Yesterday, I wrote CBS Cancels Reagan Biopic–Craven Capitulation to Reaganites, about CBS’s withdrawal of the Reagan biopic from its fall schedule. In my post, I excoriated Les Moonves and CBS executivedom for surrendering in the face of Reaganite pressure.
This incident brought to mind another Presidential biopic, Primary Colors, the brilliant portrayal of the Clinton Presidential campaign (from a far inferior book by Joe Klein). Directed by Mike Nichols, it portrayed Clinton as an admirable (well, most of the time) political leader, but deeply flawed human being. While watching the film, you often felt sympathy or even admiration for him, but never did Nichols allow you to relax in the comfort of your admiration. Clinton’s moral flaws (and this was BEFORE l’affaire Lewinsky) are never far from view.
I wonder why Clintonians did not scream bloody murder at the distortions and negativity in this film. Of course, it would be silly to say that Democrats possess a more highly refined sense of irony or a greater ability to accept moral ambiguity. But it is instructive to think of the difference in public reception of both films.
What type of portrayal would satisfy Reaganites? Hagiography? Well, I got news for you guys–that type of portrayal wouldn’t even play on CSPAN let alone Showtime. Primary Colors was terrific entertainment because it was a warts and all portrayal. I have no doubt that the creative team behind the Reagan picture will create an equally riveting portrayal of the Reagans.
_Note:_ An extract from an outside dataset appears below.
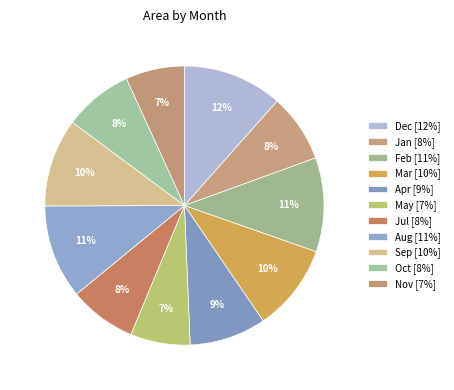

Count the number of slices in the pie.

11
Anyone who’s seen the Judy Garland biopic produced by the same folks undertstands that they know how to portray deeply flawed characters who’ve made supreme contributions to society. In this film, Judy Garland is a gifted entertainer possessing deep flaws fueled by childhood fame, drugs and alcohol. I have no doubt that the Reagans would’ve come across in precisely the same fashion: as compelling, but flawed characters.
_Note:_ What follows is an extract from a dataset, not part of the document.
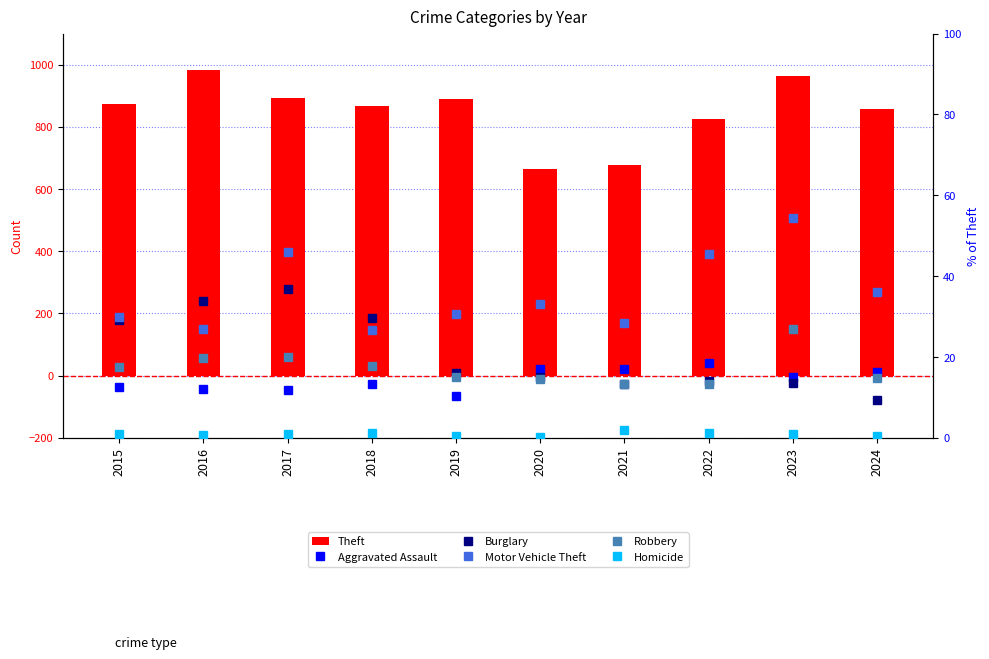

At which label does Theft reach its minimum?

2020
So I have a final invitation to my Reaganite friends, come join me and my wife in our living room to screen the film when it broadcasts on Showtime. But I do have one condition: you can’t say anything negative about the film until you’ve heard the absolute last line of dialogue. But it might be too hard for you all to muzzle it: anything less than sainthood is unacceptable for you in a portrayal of your political heroes. As for me, given a choice between saintliness and flesh and blood people I’ll choose flesh and blood every time.